Если большинство советских художников 1920-1930-х годов стремились создавать полотна больших размеров, призванные отвечать "величию революции" или "строительству новой жизни", то холсты, оставшиеся от Лобанова — в своем большинстве небольшие пейзажные этюды — своеобразная "живописная скоропись".
Лобанов был не только серьезным искусствоведом (в 1925 году он выпустил брошюру о Поленове и Левитане, а в 1935 году удостоился степени кандидата наук), но и завзятым театроманом. В 1924-1925 годах, пользуясь знакомствами среди театральных художников, он превратится в "гражданина кулис" Большого театра, исполнив "триста рисунков на темы балета". Это наброски с балерин, готовящихся к выходу, с рабочих сцены или гримирующихся актеров. Заметим, что даже под беглыми зарисовками, почти намеками на рисунок, где едва различимы фигуры танцоров, Лобанов, оставлял рядом с монограммой "СЛ" весьма обстоятельную запись — "Сильфида. 6/IV 925" или "Тихомиров. Баядерка. 31/V 925".

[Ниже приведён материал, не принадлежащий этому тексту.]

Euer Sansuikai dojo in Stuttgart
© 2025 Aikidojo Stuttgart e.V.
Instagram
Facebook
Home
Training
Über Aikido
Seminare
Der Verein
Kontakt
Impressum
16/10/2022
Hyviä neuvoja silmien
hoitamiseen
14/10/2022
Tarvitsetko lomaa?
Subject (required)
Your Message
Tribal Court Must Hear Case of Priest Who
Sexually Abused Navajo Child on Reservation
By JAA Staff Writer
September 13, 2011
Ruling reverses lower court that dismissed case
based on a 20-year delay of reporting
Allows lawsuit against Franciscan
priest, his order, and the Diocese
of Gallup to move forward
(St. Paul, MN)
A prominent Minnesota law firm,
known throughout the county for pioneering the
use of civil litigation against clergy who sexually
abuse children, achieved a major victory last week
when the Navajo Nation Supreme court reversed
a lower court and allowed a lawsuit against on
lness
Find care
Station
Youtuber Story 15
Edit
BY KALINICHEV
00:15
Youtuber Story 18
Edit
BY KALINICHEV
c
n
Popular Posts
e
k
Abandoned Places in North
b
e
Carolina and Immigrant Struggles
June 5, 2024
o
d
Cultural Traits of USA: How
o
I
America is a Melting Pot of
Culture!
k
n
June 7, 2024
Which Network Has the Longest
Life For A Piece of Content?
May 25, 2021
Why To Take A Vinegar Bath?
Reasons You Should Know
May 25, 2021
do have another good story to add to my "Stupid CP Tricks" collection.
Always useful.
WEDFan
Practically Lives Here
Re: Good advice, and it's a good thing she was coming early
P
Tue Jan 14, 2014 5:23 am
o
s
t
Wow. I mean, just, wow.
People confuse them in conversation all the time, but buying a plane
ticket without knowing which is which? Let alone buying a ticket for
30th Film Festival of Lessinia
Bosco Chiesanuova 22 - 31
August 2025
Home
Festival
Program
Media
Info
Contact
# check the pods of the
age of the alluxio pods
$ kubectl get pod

Но означала ли сугубая приватность художнических занятий Лобанова его выпадение из эволюции искусства 1920-1930-х годов? Разумеется, нет.
Можно сравнить творческое развитие Лобанова в период обучения в Училище живописи с его эволюцией в советское время. В конце 1900-х годов от серо-охристых, почти "серовских" тонов ("Мужской портрет", 1908) Лобанов переходит к фовистски напряженному цвету ("Холодное солнце", 1909; "Женский портрет", 1910). На "Бубновом валете" 1912 года он выступил с группой близких друг другу фовистских пейзажей ("Водоем вечером", 1911; "Белый дом в саду", 1911). Ранний Лобанов тяготел к немецким участникам "Бубновых валетов" (А. Явленскому и Г. Мюнтер) с их приверженностью к фиолетовым, лиловым, холодно-зеленым, к интенсивному "обнажению цвета", к сопоставлению чистых "цветовых эманаций".